Isso não significa que um modelo caro seja sempre mais econômico ou que exista um modelo universalmente melhor.
Significa apenas que:
O preço do modelo não é a métrica final.
Na prática, isso abre espaço para roteamento por etapa:
Modelo leve para trabalho mecânico.
Modelo intermediário para execução comum.
Modelo forte para problemas em que um erro provavelmente vai gerar muito retrabalho.
Essa mesma lógica apareceu anteriormente no discovery do projeto. Talvez um script resolva a coleta estrutural, um modelo barato faça a síntese e o modelo forte seja usado apenas quando a tarefa exigir decisões mais complexas.
A pergunta deixa de ser "qual é o modelo mais barato?" e passa a ser:
Qual é o recurso mais barato capaz de executar esta etapa com a confiabilidade que eu preciso?
Repare que agora a pergunta nem precisa estar limitada a modelos.
Às vezes a resposta é um script.
Às vezes é uma busca.
Às vezes é um modelo leve.
E, quando o custo de errar é alto, pode ser um modelo mais forte.
7. Meça custo por tarefa concluída, não apenas tokens
Depois de tudo isso, chegamos à métrica que considero mais importante:
custo total da execução
────────────────────────
tarefa concluída corretamente
Toda otimização de custo precisa preservar o resultado.
Se você reduz a quantidade de geração, mas o agente passa a errar duas vezes mais, provavelmente não economizou.
Se troca para um modelo mais barato, mas precisa de três rodadas adicionais, talvez não tenha economizado.
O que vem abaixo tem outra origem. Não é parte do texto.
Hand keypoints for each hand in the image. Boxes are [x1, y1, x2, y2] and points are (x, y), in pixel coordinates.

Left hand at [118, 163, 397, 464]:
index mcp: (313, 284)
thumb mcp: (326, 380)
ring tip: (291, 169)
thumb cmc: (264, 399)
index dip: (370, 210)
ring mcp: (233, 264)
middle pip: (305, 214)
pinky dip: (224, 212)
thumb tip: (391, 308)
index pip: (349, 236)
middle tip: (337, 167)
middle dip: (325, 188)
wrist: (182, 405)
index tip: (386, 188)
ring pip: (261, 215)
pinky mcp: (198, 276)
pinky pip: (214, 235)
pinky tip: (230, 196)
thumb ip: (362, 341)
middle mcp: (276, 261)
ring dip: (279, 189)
Se adiciona uma Rule que aumenta um pouco o contexto de todas as chamadas, mas elimina um erro recorrente que gerava horas de retrabalho, provavelmente economizou.
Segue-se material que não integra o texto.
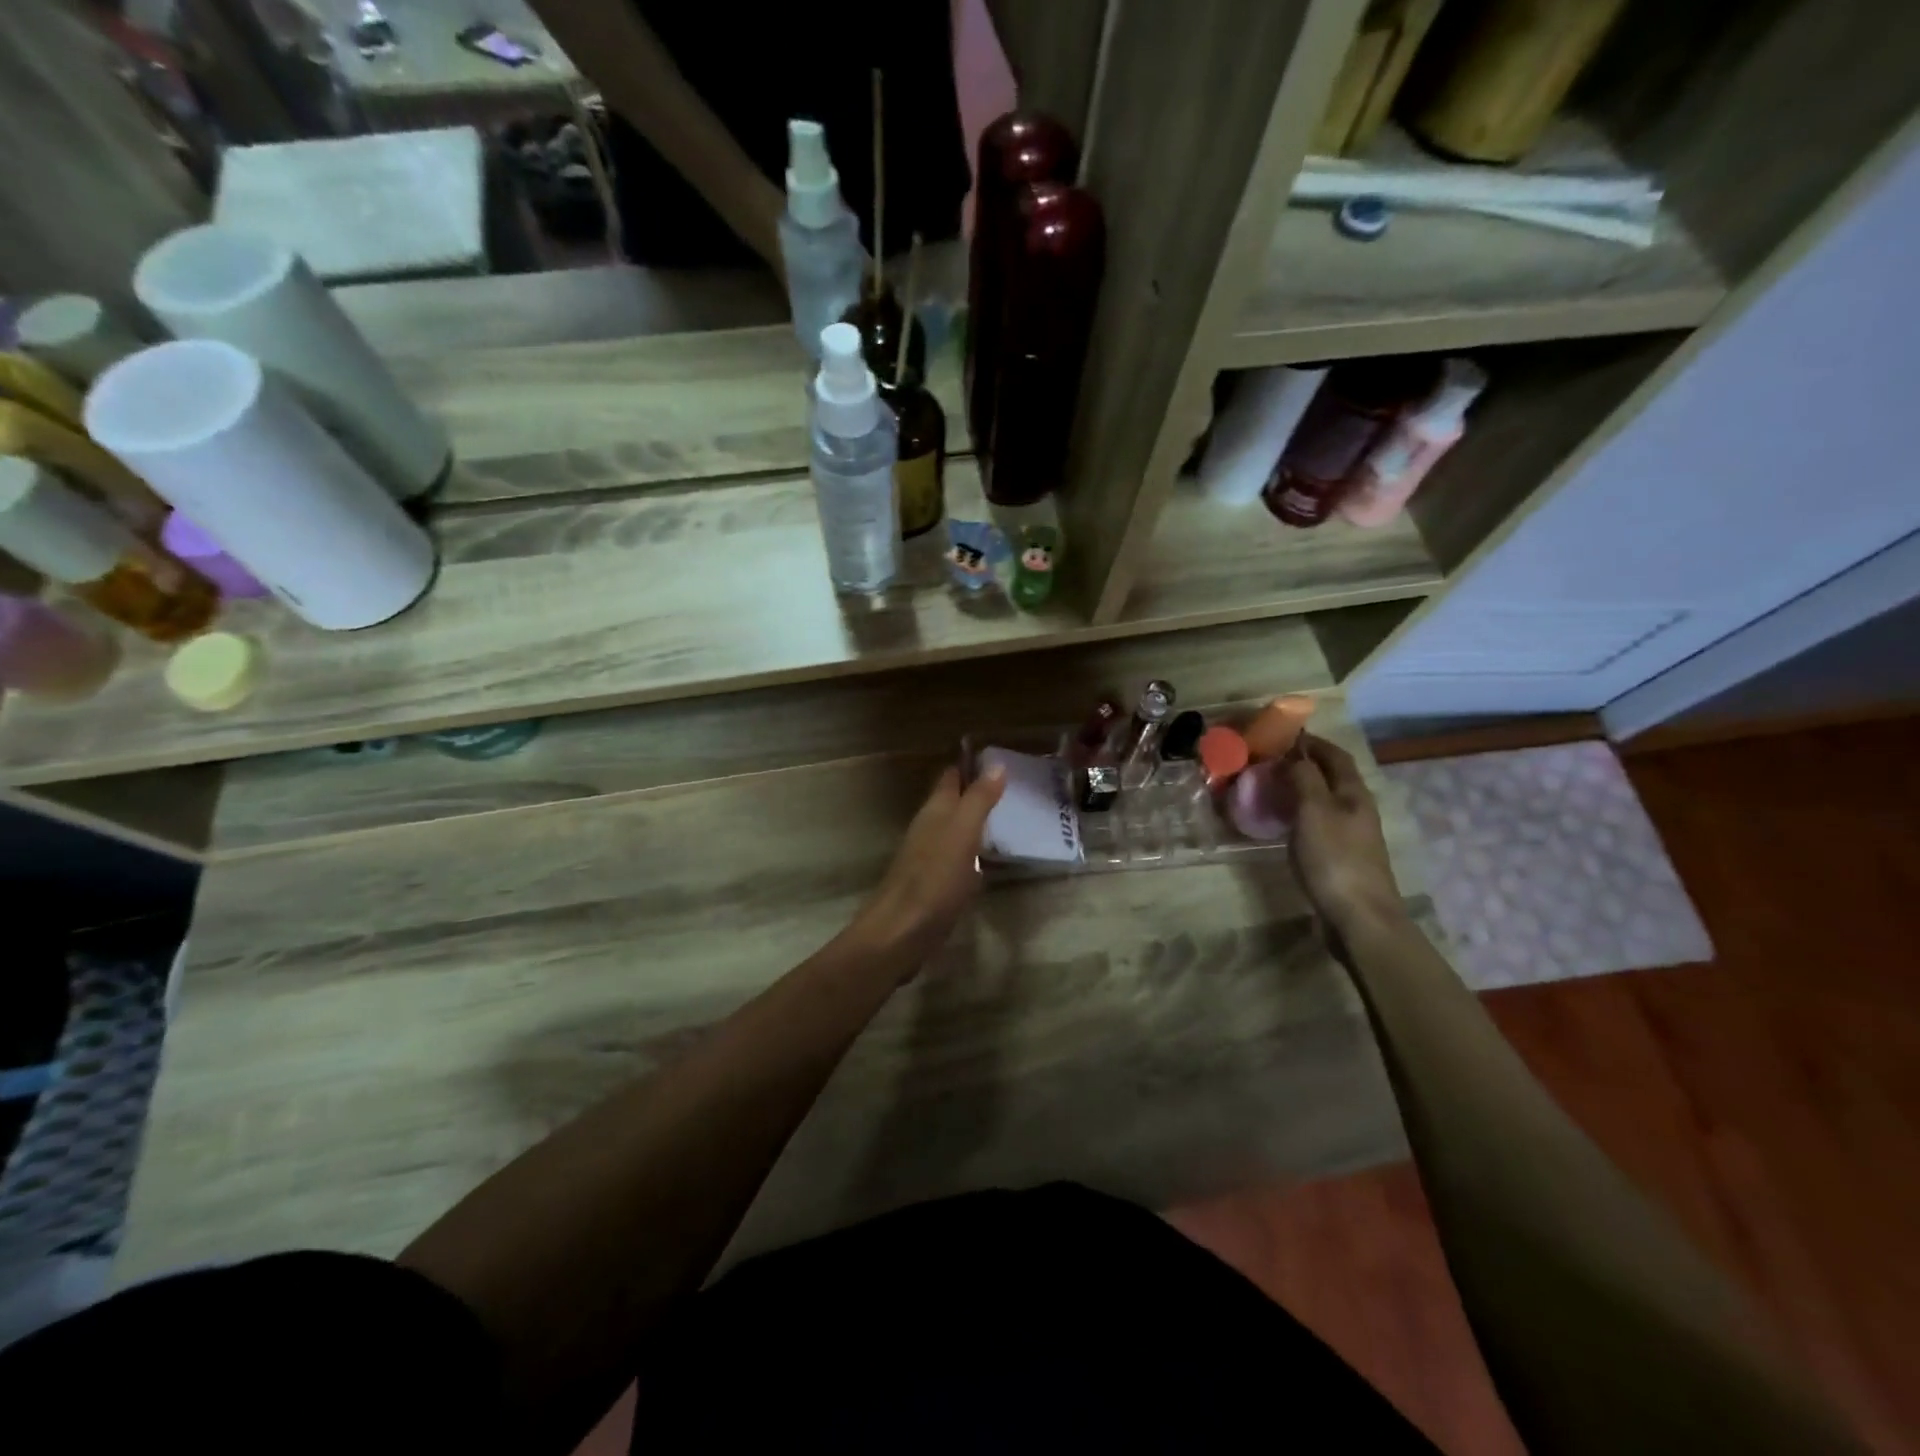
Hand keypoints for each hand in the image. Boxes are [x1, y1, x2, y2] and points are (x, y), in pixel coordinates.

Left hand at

É por isso que gosto de pensar no custo de agentes como um problema de sistema, não como um problema de contagem de tokens.
Contexto ruim gera raciocínio ruim. Raciocínio ruim gera implementação ruim. Implementação ruim gera mais ferramentas, mais testes, mais mensagens e mais rodadas de processamento.
O custo se propaga.
Da mesma forma, uma boa decisão no início pode eliminar uma cadeia inteira de trabalho depois.
No fim, isso é engenharia de agentes
Otimizar o custo de um agente não é uma competição para ver quem usa menos tokens. É projetar melhor todo o sistema ao redor do modelo.
O contexto é uma parte disso, mas não é a única. Rules, Skills, ferramentas, scripts, estratégias de busca, escolha de modelos e a forma como cada etapa do fluxo é executada também fazem parte do harness que determina como o agente trabalha.
As sete estratégias deste post apontam para a mesma direção: reutilizar o que é estável, controlar o que entra no contexto, buscar informação de forma seletiva, carregar conhecimento apenas quando necessário, reduzir geração sem valor, delegar cada etapa ao recurso mais adequado e medir tudo pelo custo de chegar a uma solução correta.
No fim, não adianta ter o melhor modelo se o sistema ao redor dele faz com que ele leia contexto desnecessário, use a ferramenta errada, carregue instruções irrelevantes ou desperdice raciocínio em tarefas que poderiam ser resolvidas de forma mais simples.
O painel de uso continua sendo um ótimo termômetro.
Mas o número que realmente importa é:
Quanto custou para chegar a uma resposta correta?
A lógica é simples:
Não otimize tokens isolados. Otimize o sistema que leva o agente até a solução.